(Data supplied)
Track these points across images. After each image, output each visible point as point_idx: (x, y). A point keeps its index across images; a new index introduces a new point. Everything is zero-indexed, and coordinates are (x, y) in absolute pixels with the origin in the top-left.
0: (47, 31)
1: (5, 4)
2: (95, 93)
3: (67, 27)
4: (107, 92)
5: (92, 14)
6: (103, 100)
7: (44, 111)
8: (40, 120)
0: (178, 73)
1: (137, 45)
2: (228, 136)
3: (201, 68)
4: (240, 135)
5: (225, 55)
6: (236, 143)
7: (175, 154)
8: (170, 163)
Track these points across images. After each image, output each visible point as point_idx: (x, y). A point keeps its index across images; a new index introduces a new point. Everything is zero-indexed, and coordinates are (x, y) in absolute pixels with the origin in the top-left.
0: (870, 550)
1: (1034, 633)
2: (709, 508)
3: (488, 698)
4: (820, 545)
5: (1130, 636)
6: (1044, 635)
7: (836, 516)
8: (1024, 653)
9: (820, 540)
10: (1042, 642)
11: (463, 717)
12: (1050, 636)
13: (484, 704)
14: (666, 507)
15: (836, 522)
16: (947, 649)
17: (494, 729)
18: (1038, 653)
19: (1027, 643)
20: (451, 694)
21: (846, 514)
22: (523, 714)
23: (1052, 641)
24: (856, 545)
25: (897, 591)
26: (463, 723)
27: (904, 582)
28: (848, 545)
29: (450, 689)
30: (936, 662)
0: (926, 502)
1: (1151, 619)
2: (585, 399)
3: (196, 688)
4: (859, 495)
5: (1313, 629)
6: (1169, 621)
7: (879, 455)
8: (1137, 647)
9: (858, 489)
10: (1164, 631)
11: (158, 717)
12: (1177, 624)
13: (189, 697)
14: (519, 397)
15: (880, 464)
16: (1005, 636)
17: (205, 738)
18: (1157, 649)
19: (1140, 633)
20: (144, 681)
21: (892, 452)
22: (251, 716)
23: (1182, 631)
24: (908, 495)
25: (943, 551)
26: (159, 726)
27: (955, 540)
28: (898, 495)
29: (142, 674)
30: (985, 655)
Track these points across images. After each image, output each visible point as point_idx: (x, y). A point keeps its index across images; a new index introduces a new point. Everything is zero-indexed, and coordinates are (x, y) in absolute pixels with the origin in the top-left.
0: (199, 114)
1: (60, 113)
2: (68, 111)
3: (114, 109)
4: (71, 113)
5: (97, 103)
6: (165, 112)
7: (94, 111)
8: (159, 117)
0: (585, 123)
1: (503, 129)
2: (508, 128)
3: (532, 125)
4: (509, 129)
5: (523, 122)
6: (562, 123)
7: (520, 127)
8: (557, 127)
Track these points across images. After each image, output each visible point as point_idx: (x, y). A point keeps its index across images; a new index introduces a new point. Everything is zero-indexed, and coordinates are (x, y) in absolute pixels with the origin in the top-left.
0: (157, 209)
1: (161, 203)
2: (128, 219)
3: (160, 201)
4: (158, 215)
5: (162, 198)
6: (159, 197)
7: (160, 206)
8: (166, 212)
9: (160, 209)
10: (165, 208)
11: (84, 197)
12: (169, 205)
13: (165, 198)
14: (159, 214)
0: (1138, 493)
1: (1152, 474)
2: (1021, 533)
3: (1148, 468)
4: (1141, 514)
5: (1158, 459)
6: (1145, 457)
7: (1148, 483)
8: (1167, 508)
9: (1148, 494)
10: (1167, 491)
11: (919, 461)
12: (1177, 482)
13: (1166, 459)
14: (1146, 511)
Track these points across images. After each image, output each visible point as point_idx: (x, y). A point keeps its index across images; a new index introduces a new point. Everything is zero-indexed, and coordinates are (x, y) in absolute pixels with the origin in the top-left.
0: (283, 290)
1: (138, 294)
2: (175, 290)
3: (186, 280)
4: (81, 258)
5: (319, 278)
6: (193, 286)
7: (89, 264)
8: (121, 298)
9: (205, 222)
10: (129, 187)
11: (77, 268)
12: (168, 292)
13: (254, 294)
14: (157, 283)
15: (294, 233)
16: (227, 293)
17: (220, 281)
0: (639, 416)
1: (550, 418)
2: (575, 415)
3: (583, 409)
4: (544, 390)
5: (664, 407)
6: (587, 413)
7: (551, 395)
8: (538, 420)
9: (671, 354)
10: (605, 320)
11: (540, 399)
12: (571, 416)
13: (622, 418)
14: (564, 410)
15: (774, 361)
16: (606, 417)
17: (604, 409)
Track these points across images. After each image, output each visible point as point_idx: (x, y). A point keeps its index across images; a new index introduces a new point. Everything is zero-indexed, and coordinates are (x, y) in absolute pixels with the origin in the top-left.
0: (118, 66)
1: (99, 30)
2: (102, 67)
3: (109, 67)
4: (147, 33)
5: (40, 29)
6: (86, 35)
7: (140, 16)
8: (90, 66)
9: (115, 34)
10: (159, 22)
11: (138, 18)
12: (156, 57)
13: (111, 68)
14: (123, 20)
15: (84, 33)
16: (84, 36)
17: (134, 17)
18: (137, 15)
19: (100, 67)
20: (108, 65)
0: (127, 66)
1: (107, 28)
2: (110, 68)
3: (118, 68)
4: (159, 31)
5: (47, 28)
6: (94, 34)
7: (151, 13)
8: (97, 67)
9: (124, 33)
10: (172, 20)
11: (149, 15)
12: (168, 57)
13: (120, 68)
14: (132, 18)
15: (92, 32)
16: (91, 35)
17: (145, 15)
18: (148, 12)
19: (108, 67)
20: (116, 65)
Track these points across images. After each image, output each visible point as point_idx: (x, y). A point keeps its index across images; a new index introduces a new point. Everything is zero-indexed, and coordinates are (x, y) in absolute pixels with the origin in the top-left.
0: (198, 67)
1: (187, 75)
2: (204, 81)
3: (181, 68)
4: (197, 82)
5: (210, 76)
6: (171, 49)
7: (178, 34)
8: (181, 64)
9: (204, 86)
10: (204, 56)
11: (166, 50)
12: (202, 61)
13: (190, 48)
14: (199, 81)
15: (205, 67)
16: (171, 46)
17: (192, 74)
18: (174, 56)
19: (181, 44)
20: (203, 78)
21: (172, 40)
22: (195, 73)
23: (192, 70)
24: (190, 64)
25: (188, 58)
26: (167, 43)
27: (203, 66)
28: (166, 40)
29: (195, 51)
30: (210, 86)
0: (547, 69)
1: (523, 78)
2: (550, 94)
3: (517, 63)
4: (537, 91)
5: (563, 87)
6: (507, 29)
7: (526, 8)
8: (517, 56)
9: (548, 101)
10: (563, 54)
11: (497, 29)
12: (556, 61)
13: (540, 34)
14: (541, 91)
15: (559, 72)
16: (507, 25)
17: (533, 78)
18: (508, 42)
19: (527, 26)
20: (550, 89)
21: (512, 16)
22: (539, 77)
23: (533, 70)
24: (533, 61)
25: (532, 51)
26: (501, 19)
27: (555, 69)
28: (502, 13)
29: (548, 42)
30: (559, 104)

(What is being asked) Copy out every entry above, line for line, without changing any character.

(Answer)
Track these points across images. After each image, output each visible point as point_idx: (x, y). A point keeps its index across images; a new index introduces a new point. Everything is zero-indexed, and coordinates are (x, y) in absolute pixels with the origin in the top-left.
0: (47, 31)
1: (5, 4)
2: (95, 93)
3: (67, 27)
4: (107, 92)
5: (92, 14)
6: (103, 100)
7: (44, 111)
8: (40, 120)
0: (178, 73)
1: (137, 45)
2: (228, 136)
3: (201, 68)
4: (240, 135)
5: (225, 55)
6: (236, 143)
7: (175, 154)
8: (170, 163)
Track these points across images. After each image, output each visible point as point_idx: (x, y). A point keeps its index across images; a new index introduces a new point. Everything is zero-indexed, and coordinates are (x, y) in absolute pixels with the origin in the top-left.
0: (870, 550)
1: (1034, 633)
2: (709, 508)
3: (488, 698)
4: (820, 545)
5: (1130, 636)
6: (1044, 635)
7: (836, 516)
8: (1024, 653)
9: (820, 540)
10: (1042, 642)
11: (463, 717)
12: (1050, 636)
13: (484, 704)
14: (666, 507)
15: (836, 522)
16: (947, 649)
17: (494, 729)
18: (1038, 653)
19: (1027, 643)
20: (451, 694)
21: (846, 514)
22: (523, 714)
23: (1052, 641)
24: (856, 545)
25: (897, 591)
26: (463, 723)
27: (904, 582)
28: (848, 545)
29: (450, 689)
30: (936, 662)
0: (926, 502)
1: (1151, 619)
2: (585, 399)
3: (196, 688)
4: (859, 495)
5: (1313, 629)
6: (1169, 621)
7: (879, 455)
8: (1137, 647)
9: (858, 489)
10: (1164, 631)
11: (158, 717)
12: (1177, 624)
13: (189, 697)
14: (519, 397)
15: (880, 464)
16: (1005, 636)
17: (205, 738)
18: (1157, 649)
19: (1140, 633)
20: (144, 681)
21: (892, 452)
22: (251, 716)
23: (1182, 631)
24: (908, 495)
25: (943, 551)
26: (159, 726)
27: (955, 540)
28: (898, 495)
29: (142, 674)
30: (985, 655)
Track these points across images. After each image, output each visible point as point_idx: (x, y). A point keeps its index across images; a new index introduces a new point. Everything is zero-indexed, and coordinates are (x, y) in absolute pixels with the origin in the top-left.
0: (199, 114)
1: (60, 113)
2: (68, 111)
3: (114, 109)
4: (71, 113)
5: (97, 103)
6: (165, 112)
7: (94, 111)
8: (159, 117)
0: (585, 123)
1: (503, 129)
2: (508, 128)
3: (532, 125)
4: (509, 129)
5: (523, 122)
6: (562, 123)
7: (520, 127)
8: (557, 127)
Track these points across images. After each image, output each visible point as point_idx: (x, y). A point keeps its index across images; a new index introduces a new point. Everything is zero-indexed, and coordinates are (x, y) in absolute pixels with the origin in the top-left.
0: (157, 209)
1: (161, 203)
2: (128, 219)
3: (160, 201)
4: (158, 215)
5: (162, 198)
6: (159, 197)
7: (160, 206)
8: (166, 212)
9: (160, 209)
10: (165, 208)
11: (84, 197)
12: (169, 205)
13: (165, 198)
14: (159, 214)
0: (1138, 493)
1: (1152, 474)
2: (1021, 533)
3: (1148, 468)
4: (1141, 514)
5: (1158, 459)
6: (1145, 457)
7: (1148, 483)
8: (1167, 508)
9: (1148, 494)
10: (1167, 491)
11: (919, 461)
12: (1177, 482)
13: (1166, 459)
14: (1146, 511)
Track these points across images. After each image, output each visible point as point_idx: (x, y). A point keeps its index across images; a new index introduces a new point. Everything is zero-indexed, and coordinates are (x, y) in absolute pixels with the origin in the top-left.
0: (283, 290)
1: (138, 294)
2: (175, 290)
3: (186, 280)
4: (81, 258)
5: (319, 278)
6: (193, 286)
7: (89, 264)
8: (121, 298)
9: (205, 222)
10: (129, 187)
11: (77, 268)
12: (168, 292)
13: (254, 294)
14: (157, 283)
15: (294, 233)
16: (227, 293)
17: (220, 281)
0: (639, 416)
1: (550, 418)
2: (575, 415)
3: (583, 409)
4: (544, 390)
5: (664, 407)
6: (587, 413)
7: (551, 395)
8: (538, 420)
9: (671, 354)
10: (605, 320)
11: (540, 399)
12: (571, 416)
13: (622, 418)
14: (564, 410)
15: (774, 361)
16: (606, 417)
17: (604, 409)
Track these points across images. After each image, output each visible point as point_idx: (x, y). A point keeps its index across images; a new index introduces a new point. Everything is zero-indexed, and coordinates are (x, y) in absolute pixels with the origin in the top-left.
0: (118, 66)
1: (99, 30)
2: (102, 67)
3: (109, 67)
4: (147, 33)
5: (40, 29)
6: (86, 35)
7: (140, 16)
8: (90, 66)
9: (115, 34)
10: (159, 22)
11: (138, 18)
12: (156, 57)
13: (111, 68)
14: (123, 20)
15: (84, 33)
16: (84, 36)
17: (134, 17)
18: (137, 15)
19: (100, 67)
20: (108, 65)
0: (127, 66)
1: (107, 28)
2: (110, 68)
3: (118, 68)
4: (159, 31)
5: (47, 28)
6: (94, 34)
7: (151, 13)
8: (97, 67)
9: (124, 33)
10: (172, 20)
11: (149, 15)
12: (168, 57)
13: (120, 68)
14: (132, 18)
15: (92, 32)
16: (91, 35)
17: (145, 15)
18: (148, 12)
19: (108, 67)
20: (116, 65)
Track these points across images. After each image, output each visible point as point_idx: (x, y). A point keeps its index across images; a new index introduces a new point. Everything is zero-indexed, and coordinates are (x, y) in absolute pixels with the origin in the top-left.
0: (198, 67)
1: (187, 75)
2: (204, 81)
3: (181, 68)
4: (197, 82)
5: (210, 76)
6: (171, 49)
7: (178, 34)
8: (181, 64)
9: (204, 86)
10: (204, 56)
11: (166, 50)
12: (202, 61)
13: (190, 48)
14: (199, 81)
15: (205, 67)
16: (171, 46)
17: (192, 74)
18: (174, 56)
19: (181, 44)
20: (203, 78)
21: (172, 40)
22: (195, 73)
23: (192, 70)
24: (190, 64)
25: (188, 58)
26: (167, 43)
27: (203, 66)
28: (166, 40)
29: (195, 51)
30: (210, 86)
0: (547, 69)
1: (523, 78)
2: (550, 94)
3: (517, 63)
4: (537, 91)
5: (563, 87)
6: (507, 29)
7: (526, 8)
8: (517, 56)
9: (548, 101)
10: (563, 54)
11: (497, 29)
12: (556, 61)
13: (540, 34)
14: (541, 91)
15: (559, 72)
16: (507, 25)
17: (533, 78)
18: (508, 42)
19: (527, 26)
20: (550, 89)
21: (512, 16)
22: (539, 77)
23: (533, 70)
24: (533, 61)
25: (532, 51)
26: (501, 19)
27: (555, 69)
28: (502, 13)
29: (548, 42)
30: (559, 104)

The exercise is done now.